PROBLEM STATEMENT.
Leave out the images and output the records word for word.

Extracted page text data
<<<<
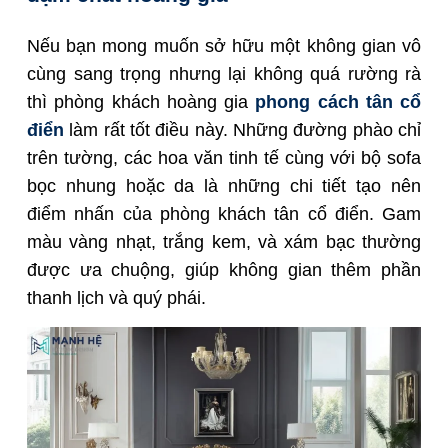
Nếu bạn mong muốn sở hữu một không gian vô
cùng sang trọng nhưng lại không quá rường rà
thì phòng khách hoàng gia
phong cách tân cổ
điển
làm rất tốt điều này. Những đường phào chỉ
trên tường, các hoa văn tinh tế cùng với bộ sofa
bọc nhung hoặc da là những chi tiết tạo nên
điểm nhấn của phòng khách tân cổ điển. Gam
màu vàng nhạt, trắng kem, và xám bạc thường
được ưa chuộng, giúp không gian thêm phần
thanh lịch và quý phái.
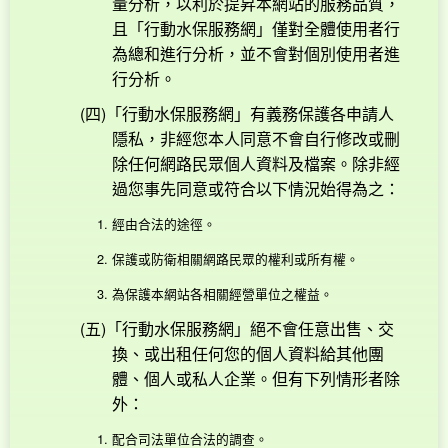
量分析，以利於提昇本網站的服務品質，
且「行動水保服務網」僅對全體使用者行
為總和進行分析，並不會對個別使用者進
行分析。
(四)「行動水保服務網」有義務保護各申請人
隱私，非經您本人同意不會自行修改或刪
除任何網路民眾個人資料及檔案。除非經
過您事先同意或符合以下情況始得為之：
經由合法的途徑。
保護或防衛相關網路民眾的權利或所有權。
為保護本網站各相關經營單位之權益。
(五)「行動水保服務網」絕不會任意出售、交
換、或出租任何您的個人資料給其他團
體、個人或私人企業。但有下列情形者除
外：
配合司法單位合法的調查。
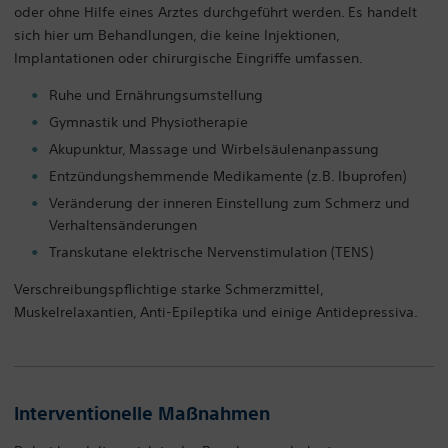
oder ohne Hilfe eines Arztes durchgeführt werden. Es handelt
sich hier um Behandlungen, die keine Injektionen,
Implantationen oder chirurgische Eingriffe umfassen.
Ruhe und Ernährungsumstellung
Gymnastik und Physiotherapie
Akupunktur, Massage und Wirbelsäulenanpassung
Entzündungshemmende Medikamente (z.B. Ibuprofen)
Veränderung der inneren Einstellung zum Schmerz und
Verhaltensänderungen
Transkutane elektrische Nervenstimulation (TENS)
Verschreibungspflichtige starke Schmerzmittel,
Muskelrelaxantien, Anti-Epileptika und einige Antidepressiva.
Interventionelle Maßnahmen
>>>>
RESULT OF THIS EXERCISE.
Nếu bạn mong muốn sở hữu một không gian vô
cùng sang trọng nhưng lại không quá rường rà
thì phòng khách hoàng gia
phong cách tân cổ
điển
làm rất tốt điều này. Những đường phào chỉ
trên tường, các hoa văn tinh tế cùng với bộ sofa
bọc nhung hoặc da là những chi tiết tạo nên
điểm nhấn của phòng khách tân cổ điển. Gam
màu vàng nhạt, trắng kem, và xám bạc thường
được ưa chuộng, giúp không gian thêm phần
thanh lịch và quý phái.
量分析，以利於提昇本網站的服務品質，
且「行動水保服務網」僅對全體使用者行
為總和進行分析，並不會對個別使用者進
行分析。
(四)「行動水保服務網」有義務保護各申請人
隱私，非經您本人同意不會自行修改或刪
除任何網路民眾個人資料及檔案。除非經
過您事先同意或符合以下情況始得為之：
經由合法的途徑。
保護或防衛相關網路民眾的權利或所有權。
為保護本網站各相關經營單位之權益。
(五)「行動水保服務網」絕不會任意出售、交
換、或出租任何您的個人資料給其他團
體、個人或私人企業。但有下列情形者除
外：
配合司法單位合法的調查。
oder ohne Hilfe eines Arztes durchgeführt werden. Es handelt
sich hier um Behandlungen, die keine Injektionen,
Implantationen oder chirurgische Eingriffe umfassen.
Ruhe und Ernährungsumstellung
Gymnastik und Physiotherapie
Akupunktur, Massage und Wirbelsäulenanpassung
Entzündungshemmende Medikamente (z.B. Ibuprofen)
Veränderung der inneren Einstellung zum Schmerz und
Verhaltensänderungen
Transkutane elektrische Nervenstimulation (TENS)
Verschreibungspflichtige starke Schmerzmittel,
Muskelrelaxantien, Anti-Epileptika und einige Antidepressiva.
Interventionelle Maßnahmen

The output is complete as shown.